#### REQUIRED ACTION
Reproduce the lines below verbatim. Pictures are to be omitted.

═══ ENTRIES SHOWN

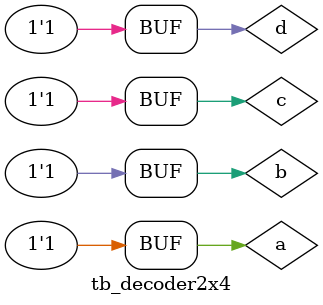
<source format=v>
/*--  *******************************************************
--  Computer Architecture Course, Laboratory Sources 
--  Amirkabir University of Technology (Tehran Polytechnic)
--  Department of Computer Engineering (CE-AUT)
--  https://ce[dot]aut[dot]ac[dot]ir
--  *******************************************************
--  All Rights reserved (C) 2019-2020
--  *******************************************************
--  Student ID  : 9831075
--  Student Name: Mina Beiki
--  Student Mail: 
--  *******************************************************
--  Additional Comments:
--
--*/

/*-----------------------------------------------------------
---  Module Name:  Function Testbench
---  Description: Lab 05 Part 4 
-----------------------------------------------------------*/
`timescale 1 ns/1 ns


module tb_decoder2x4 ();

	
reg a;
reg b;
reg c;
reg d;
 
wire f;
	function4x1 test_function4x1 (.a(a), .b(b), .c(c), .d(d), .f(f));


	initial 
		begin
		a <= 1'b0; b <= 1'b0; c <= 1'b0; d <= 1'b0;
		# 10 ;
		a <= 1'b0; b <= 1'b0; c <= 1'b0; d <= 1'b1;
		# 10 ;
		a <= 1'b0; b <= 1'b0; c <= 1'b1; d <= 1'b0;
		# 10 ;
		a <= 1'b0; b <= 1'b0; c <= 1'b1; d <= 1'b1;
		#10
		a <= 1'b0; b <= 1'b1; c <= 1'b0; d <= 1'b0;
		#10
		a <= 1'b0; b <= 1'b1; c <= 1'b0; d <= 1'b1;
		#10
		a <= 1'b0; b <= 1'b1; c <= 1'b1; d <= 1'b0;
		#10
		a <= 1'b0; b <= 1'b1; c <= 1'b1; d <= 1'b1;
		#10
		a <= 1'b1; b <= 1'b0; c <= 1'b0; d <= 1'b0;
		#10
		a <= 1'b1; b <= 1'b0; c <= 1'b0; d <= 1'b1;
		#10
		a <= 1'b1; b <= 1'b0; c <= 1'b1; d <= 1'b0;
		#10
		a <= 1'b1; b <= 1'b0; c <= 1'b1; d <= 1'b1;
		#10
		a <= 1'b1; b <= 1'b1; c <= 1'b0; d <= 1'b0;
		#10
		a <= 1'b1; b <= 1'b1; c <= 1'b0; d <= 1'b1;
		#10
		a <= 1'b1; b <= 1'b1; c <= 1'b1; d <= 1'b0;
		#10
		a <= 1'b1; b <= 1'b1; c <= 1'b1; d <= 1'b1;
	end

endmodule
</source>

══════

#### OUTPUT OF THE TASK
<source format=v>
/*--  *******************************************************
--  Computer Architecture Course, Laboratory Sources 
--  Amirkabir University of Technology (Tehran Polytechnic)
--  Department of Computer Engineering (CE-AUT)
--  https://ce[dot]aut[dot]ac[dot]ir
--  *******************************************************
--  All Rights reserved (C) 2019-2020
--  *******************************************************
--  Student ID  : 9831075
--  Student Name: Mina Beiki
--  Student Mail: 
--  *******************************************************
--  Additional Comments:
--
--*/

/*-----------------------------------------------------------
---  Module Name:  Function Testbench
---  Description: Lab 05 Part 4 
-----------------------------------------------------------*/
`timescale 1 ns/1 ns


module tb_decoder2x4 ();

	
reg a;
reg b;
reg c;
reg d;
 
wire f;
	function4x1 test_function4x1 (.a(a), .b(b), .c(c), .d(d), .f(f));


	initial 
		begin
		a <= 1'b0; b <= 1'b0; c <= 1'b0; d <= 1'b0;
		# 10 ;
		a <= 1'b0; b <= 1'b0; c <= 1'b0; d <= 1'b1;
		# 10 ;
		a <= 1'b0; b <= 1'b0; c <= 1'b1; d <= 1'b0;
		# 10 ;
		a <= 1'b0; b <= 1'b0; c <= 1'b1; d <= 1'b1;
		#10
		a <= 1'b0; b <= 1'b1; c <= 1'b0; d <= 1'b0;
		#10
		a <= 1'b0; b <= 1'b1; c <= 1'b0; d <= 1'b1;
		#10
		a <= 1'b0; b <= 1'b1; c <= 1'b1; d <= 1'b0;
		#10
		a <= 1'b0; b <= 1'b1; c <= 1'b1; d <= 1'b1;
		#10
		a <= 1'b1; b <= 1'b0; c <= 1'b0; d <= 1'b0;
		#10
		a <= 1'b1; b <= 1'b0; c <= 1'b0; d <= 1'b1;
		#10
		a <= 1'b1; b <= 1'b0; c <= 1'b1; d <= 1'b0;
		#10
		a <= 1'b1; b <= 1'b0; c <= 1'b1; d <= 1'b1;
		#10
		a <= 1'b1; b <= 1'b1; c <= 1'b0; d <= 1'b0;
		#10
		a <= 1'b1; b <= 1'b1; c <= 1'b0; d <= 1'b1;
		#10
		a <= 1'b1; b <= 1'b1; c <= 1'b1; d <= 1'b0;
		#10
		a <= 1'b1; b <= 1'b1; c <= 1'b1; d <= 1'b1;
	end

endmodule
</source>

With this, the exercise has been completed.